Using AI to identify cybercrime masterminds - Source: news.sophos.com

Analyzing dark web forums to identify key experts on e-crime

Online criminal forums, both on the public internet and on the “dark web” of Tor .onion sites, are a rich resource for threat intelligence researchers. The Sophos Counter Threat Unit (CTU) have a team of darkweb researchers collecting intelligence and interacting with darkweb forums, but combing through these posts is a time-consuming and resource-intensive task, and it’s always possible that things are missed.

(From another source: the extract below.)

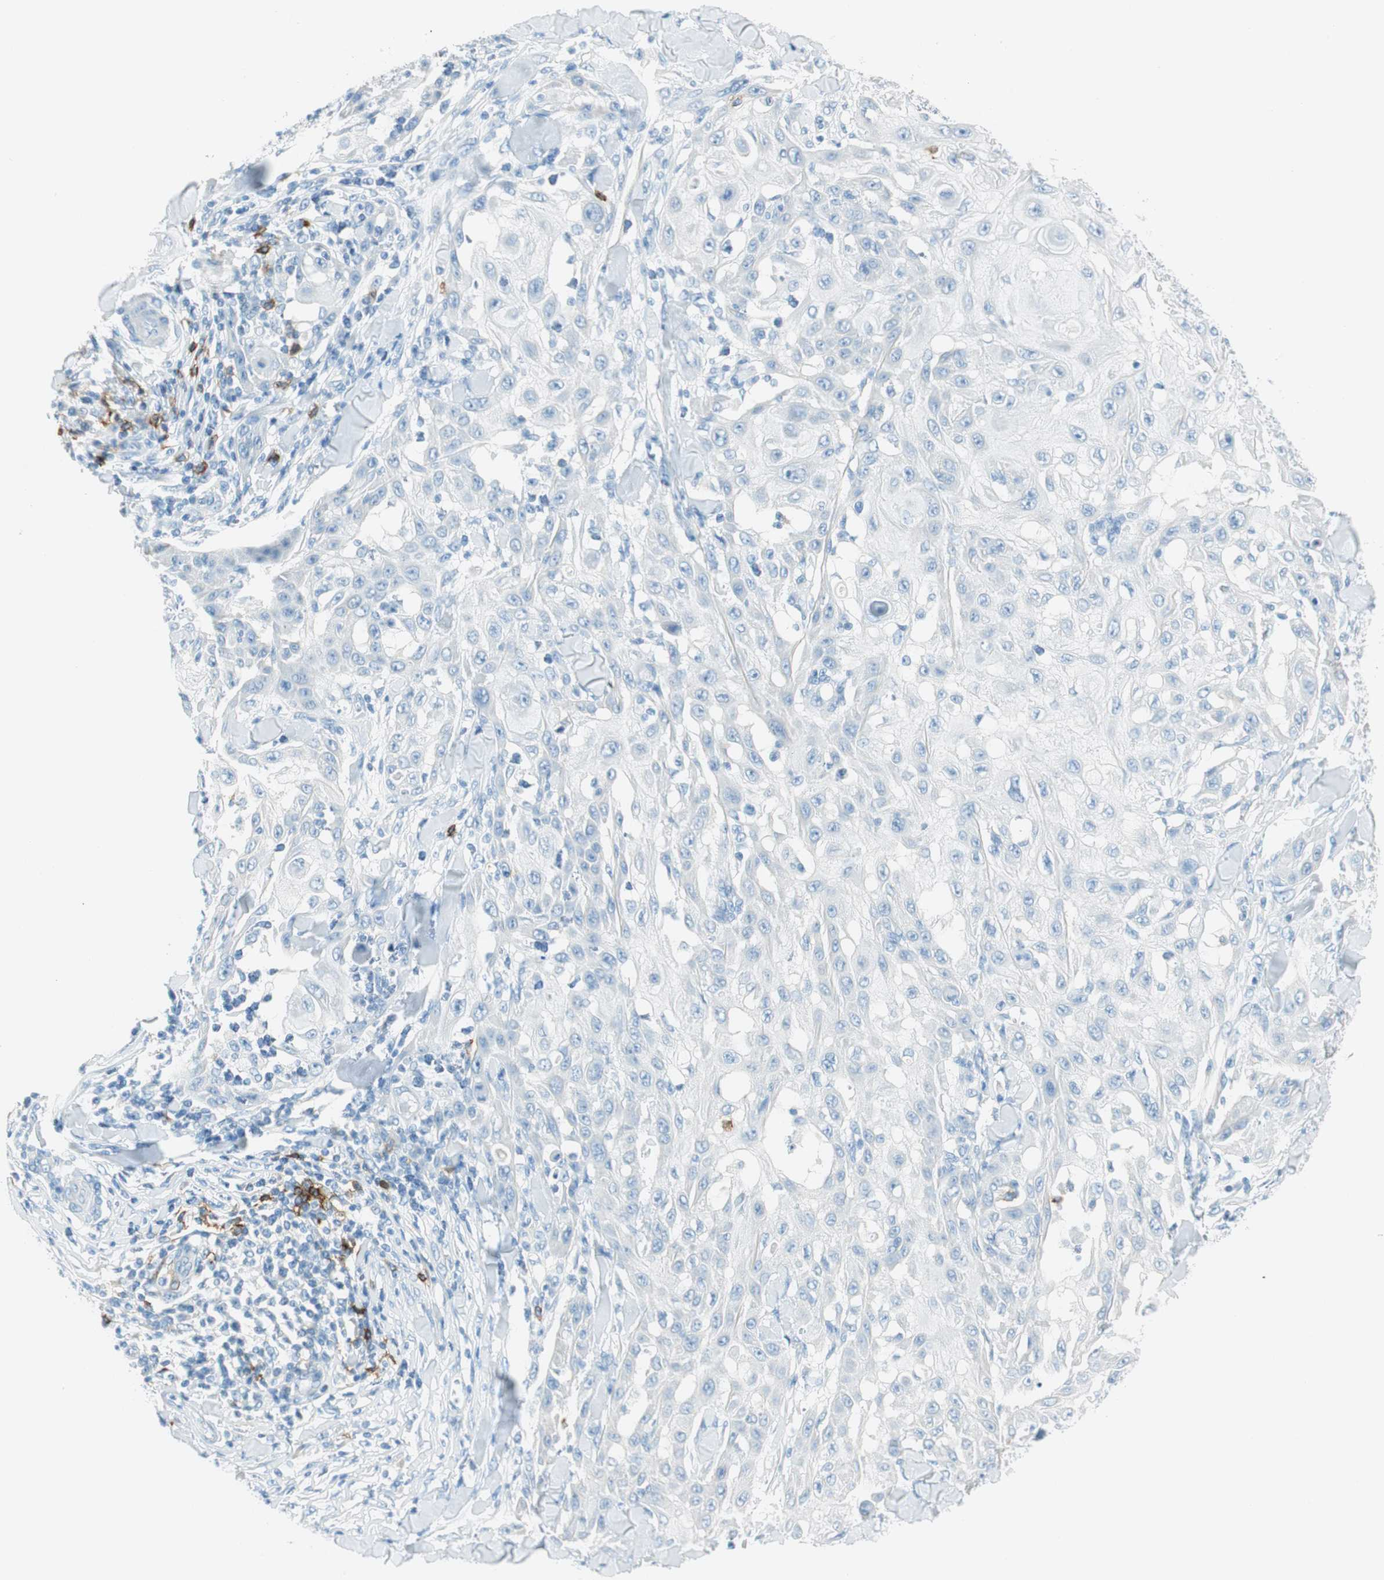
{"staining": {"intensity": "negative", "quantity": "none", "location": "none"}, "tissue": "skin cancer", "cell_type": "Tumor cells", "image_type": "cancer", "snomed": [{"axis": "morphology", "description": "Squamous cell carcinoma, NOS"}, {"axis": "topography", "description": "Skin"}], "caption": "The IHC image has no significant expression in tumor cells of skin cancer tissue. (IHC, brightfield microscopy, high magnification).", "gene": "TNFRSF13C", "patient": {"sex": "male", "age": 24}}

As we strive to make better use of AI and data analysis, Sophos AI researcher Francois Labreche, working with Estelle Ruellan of Flare and the Université de Montréal and Masarah Paquet-Clouston of the Université de Montréal, set out to see if they could approach the problem of identifying key actors on the dark web in a more automated way. Their work, originally presented at the 2024 APWG Symposium on Electronic Crime Research, has recently been published as a paper.

The approach

The research team combined a modification of a framework developed by criminologists Martin Bouchard and Holly Nguyen to separate professional criminals from amateurs in an analysis of the criminal cannabis industry with social-network analysis. With this, they were able to connect accounts posting in forums to exploits of recent Common Vulnerabilities and Exposures (CVEs), either based upon the naming of the CVE or by matching the post to the CVEs’ corresponding Common Attack Pattern Enumerations and Classifications (CAPECs) defined by MITRE.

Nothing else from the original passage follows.